▶ [WHAT TO WORK ON]:
Please format the lines as a numbered list, starting at the first line and stopping after the line that contains "सृजित करेगा। इसी". Leave out blank lines and pictures.

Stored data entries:
┏━━

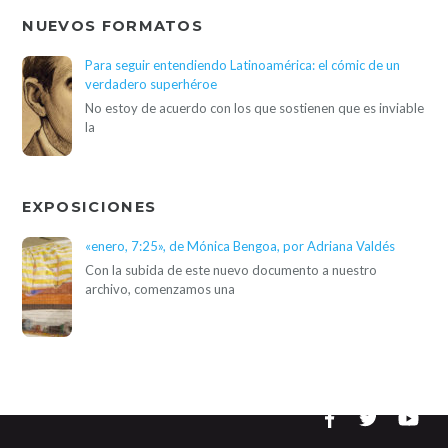
NUEVOS FORMATOS
Para seguir entendiendo Latinoamérica: el cómic de un
verdadero superhéroe
No estoy de acuerdo con los que sostienen que es inviable
la
EXPOSICIONES
«enero, 7:25», de Mónica Bengoa, por Adriana Valdés
Con la subida de este nuevo documento a nuestro
archivo, comenzamos una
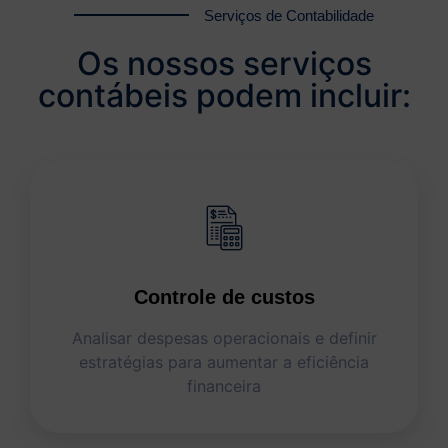
Serviços de Contabilidade
Os nossos serviços
contábeis podem incluir:
Controle de custos
Analisar despesas operacionais e definir
estratégias para aumentar a eficiência
financeira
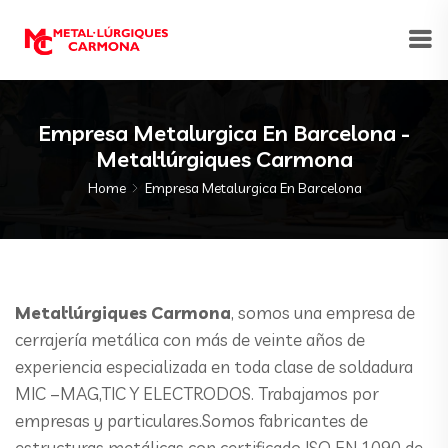
Empresa Metalurgica En Barcelona -
Metal·lúrgiques Carmona
Home
Empresa Metalurgica En Barcelona
Metal·lúrgiques Carmona
, somos una empresa de
cerrajería metálica con más de veinte años de
experiencia especializada en toda clase de soldadura
MIC –MAG,TIC Y ELECTRODOS. Trabajamos por
empresas y particulares.Somos fabricantes de
estructuras metálicas con certificado ISO EN 1090 de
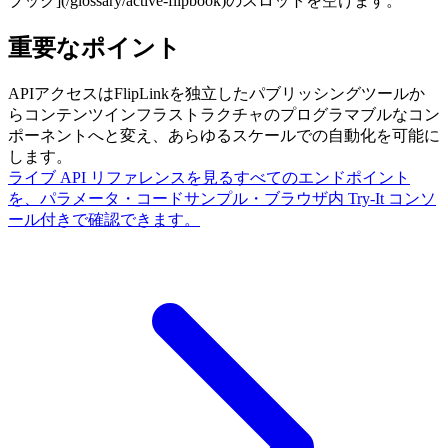
ブック](/glossary/active-flipbook)のスロットを空けます。
重要なポイント
APIアクセスはFlipLinkを独立したパブリッシングツールか
らコンテンツインフラストラクチャのプログラマブルなコン
ポーネントへと変え、あらゆるスケールでの自動化を可能に
します。
ライブ API リファレンスを見る
すべてのエンドポイント
を、パラメータ・コードサンプル・ブラウザ内 Try-It コンソ
ール付きで確認できます。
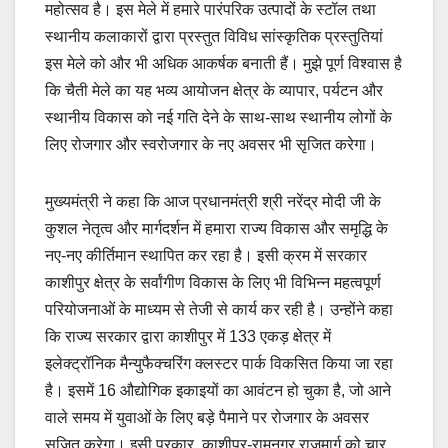
महोत्सव है। इस मेले में हमारे पारंपरिक उत्पादों के स्टॉल तथा
स्थानीय कलाकारों द्वारा प्रस्तुत विविध सांस्कृतिक प्रस्तुतियां
इस मेले को और भी अधिक आकर्षक बनाती हैं। मुझे पूर्ण विश्वास है
कि चैती मेले का यह भव्य आयोजन क्षेत्र के व्यापार, पर्यटन और
स्थानीय विकास को नई गति देने के साथ-साथ स्थानीय लोगों के
लिए रोजगार और स्वरोजगार के नए अवसर भी सृजित करेगा।
मुख्यमंत्री ने कहा कि आज प्रधानमंत्री श्री नरेंद्र मोदी जी के
कुशल नेतृत्व और मार्गदर्शन में हमारा राज्य विकास और समृद्धि के
नए-नए कीर्तिमान स्थापित कर रहा है। इसी क्रम में सरकार
काशीपुर क्षेत्र के सर्वांगीण विकास के लिए भी विभिन्न महत्वपूर्ण
परियोजनाओं के माध्यम से तेजी से कार्य कर रही है। उन्होंने कहा
कि राज्य सरकार द्वारा काशीपुर में 133 एकड़ क्षेत्र में
इलेक्ट्रॉनिक मैन्युफैक्चरिंग क्लस्टर पार्क विकसित किया जा रहा
है। इसमें 16 औद्योगिक इकाइयों का आवंटन हो चुका है, जो आने
वाले समय में युवाओं के लिए बड़े पैमाने पर रोजगार के अवसर
सृजित करेगा। इसी प्रकार, काशीपुर-रामनगर राजमार्ग को चार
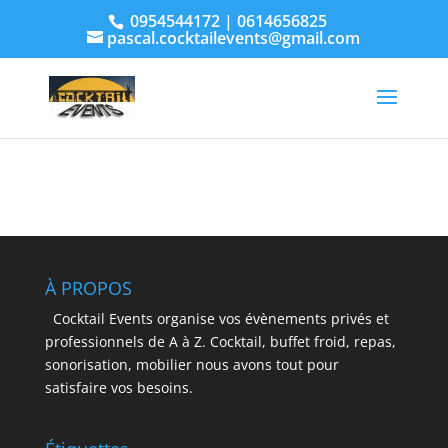
0954544172 | 0614656825
pascal.cocktailevents@gmail.com
À PROPOS
Cocktail Events organise vos évènements privés et
professionnels de A à Z. Cocktail, buffet froid, repas,
sonorisation, mobilier nous avons tout pour
satisfaire vos besoins.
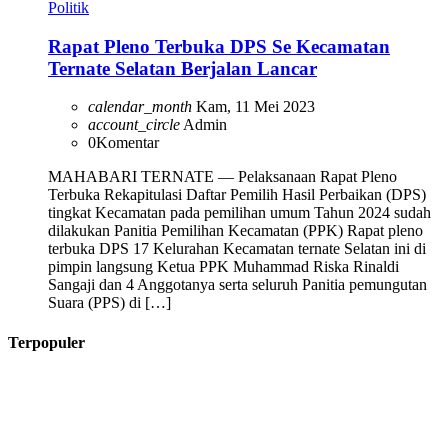
Politik
Rapat Pleno Terbuka DPS Se Kecamatan
Ternate Selatan Berjalan Lancar
calendar_month
Kam, 11 Mei 2023
account_circle
Admin
0
Komentar
MAHABARI TERNATE — Pelaksanaan Rapat Pleno
Terbuka Rekapitulasi Daftar Pemilih Hasil Perbaikan (DPS)
tingkat Kecamatan pada pemilihan umum Tahun 2024 sudah
dilakukan Panitia Pemilihan Kecamatan (PPK) Rapat pleno
terbuka DPS 17 Kelurahan Kecamatan ternate Selatan ini di
pimpin langsung Ketua PPK Muhammad Riska Rinaldi
Sangaji dan 4 Anggotanya serta seluruh Panitia pemungutan
Suara (PPS) di […]
Terpopuler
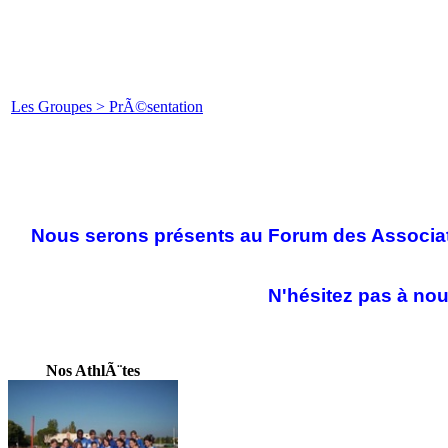
Les Groupes > PrÃ©sentation
Nous serons présents au Forum des Associati
N'hésitez pas à no
Nos AthlÃ¨tes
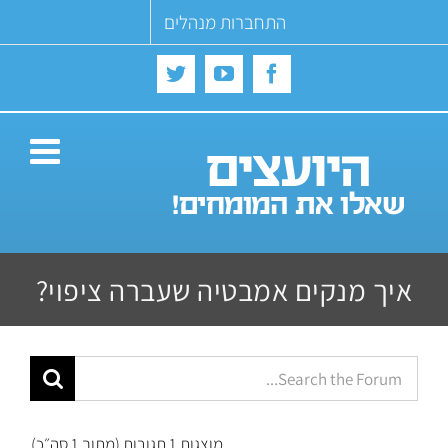
Ski
התחברות מנהלים
t
conten
Twitter
YouTube
Facebook
איך מנקים אמבטיה שעברה ציפוי?
מוצגות 1 תגובות (מתוך 1 סה״כ)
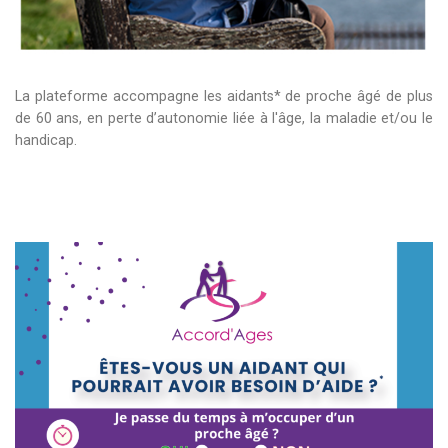
La plateforme accompagne les aidants* de proche âgé de plus
de 60 ans, en perte d’autonomie liée à l'âge, la maladie et/ou le
handicap.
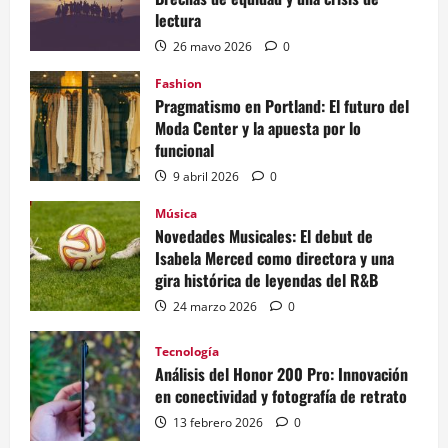
lectura
26 mayo 2026
0
Fashion
Pragmatismo en Portland: El futuro del
Moda Center y la apuesta por lo
funcional
9 abril 2026
0
Música
Novedades Musicales: El debut de
Isabela Merced como directora y una
gira histórica de leyendas del R&B
24 marzo 2026
0
Tecnología
Análisis del Honor 200 Pro: Innovación
en conectividad y fotografía de retrato
13 febrero 2026
0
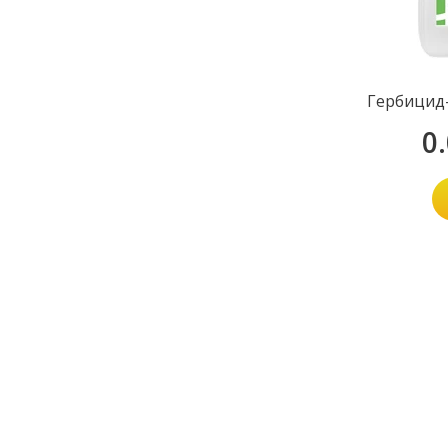
Гербицид-
0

┗━━

▶ [EXERCISE RESULT]:
1. NUEVOS FORMATOS
2. Para seguir entendiendo Latinoamérica: el cómic de un
3. verdadero superhéroe
4. No estoy de acuerdo con los que sostienen que es inviable
5. la
6. EXPOSICIONES
7. «enero, 7:25», de Mónica Bengoa, por Adriana Valdés
8. Con la subida de este nuevo documento a nuestro
9. archivo, comenzamos una
10. Serviços de Contabilidade
11. Os nossos serviços
12. contábeis podem incluir:
13. Controle de custos
14. Analisar despesas operacionais e definir
15. estratégias para aumentar a eficiência
16. financeira
17. Empresa Metalurgica En Barcelona -
18. Metal·lúrgiques Carmona
19. Home
20. Empresa Metalurgica En Barcelona
21. Metal·lúrgiques Carmona
22. , somos una empresa de
23. cerrajería metálica con más de veinte años de
24. experiencia especializada en toda clase de soldadura
25. MIC –MAG,TIC Y ELECTRODOS. Trabajamos por
26. empresas y particulares.Somos fabricantes de
27. estructuras metálicas con certificado ISO EN 1090 de
28. ブック](/glossary/active-flipbook)のスロットを空けます。
29. 重要なポイント
30. APIアクセスはFlipLinkを独立したパブリッシングツールか
31. らコンテンツインフラストラクチャのプログラマブルなコン
32. ポーネントへと変え、あらゆるスケールでの自動化を可能に
33. します。
34. ライブ API リファレンスを見る
35. すべてのエンドポイント
36. を、パラメータ・コードサンプル・ブラウザ内 Try-It コンソ
37. ール付きで確認できます。
38. महोत्सव है। इस मेले में हमारे पारंपरिक उत्पादों के स्टॉल तथा
39. स्थानीय कलाकारों द्वारा प्रस्तुत विविध सांस्कृतिक प्रस्तुतियां
40. इस मेले को और भी अधिक आकर्षक बनाती हैं। मुझे पूर्ण विश्वास है
41. कि चैती मेले का यह भव्य आयोजन क्षेत्र के व्यापार, पर्यटन और
42. स्थानीय विकास को नई गति देने के साथ-साथ स्थानीय लोगों के
43. लिए रोजगार और स्वरोजगार के नए अवसर भी सृजित करेगा।
44. मुख्यमंत्री ने कहा कि आज प्रधानमंत्री श्री नरेंद्र मोदी जी के
45. कुशल नेतृत्व और मार्गदर्शन में हमारा राज्य विकास और समृद्धि के
46. नए-नए कीर्तिमान स्थापित कर रहा है। इसी क्रम में सरकार
47. काशीपुर क्षेत्र के सर्वांगीण विकास के लिए भी विभिन्न महत्वपूर्ण
48. परियोजनाओं के माध्यम से तेजी से कार्य कर रही है। उन्होंने कहा
49. कि राज्य सरकार द्वारा काशीपुर में 133 एकड़ क्षेत्र में
50. इलेक्ट्रॉनिक मैन्युफैक्चरिंग क्लस्टर पार्क विकसित किया जा रहा
51. है। इसमें 16 औद्योगिक इकाइयों का आवंटन हो चुका है, जो आने
52. वाले समय में युवाओं के लिए बड़े पैमाने पर रोजगार के अवसर
53. सृजित करेगा। इसी प्रकार, काशीपुर-रामनगर राजमार्ग को चार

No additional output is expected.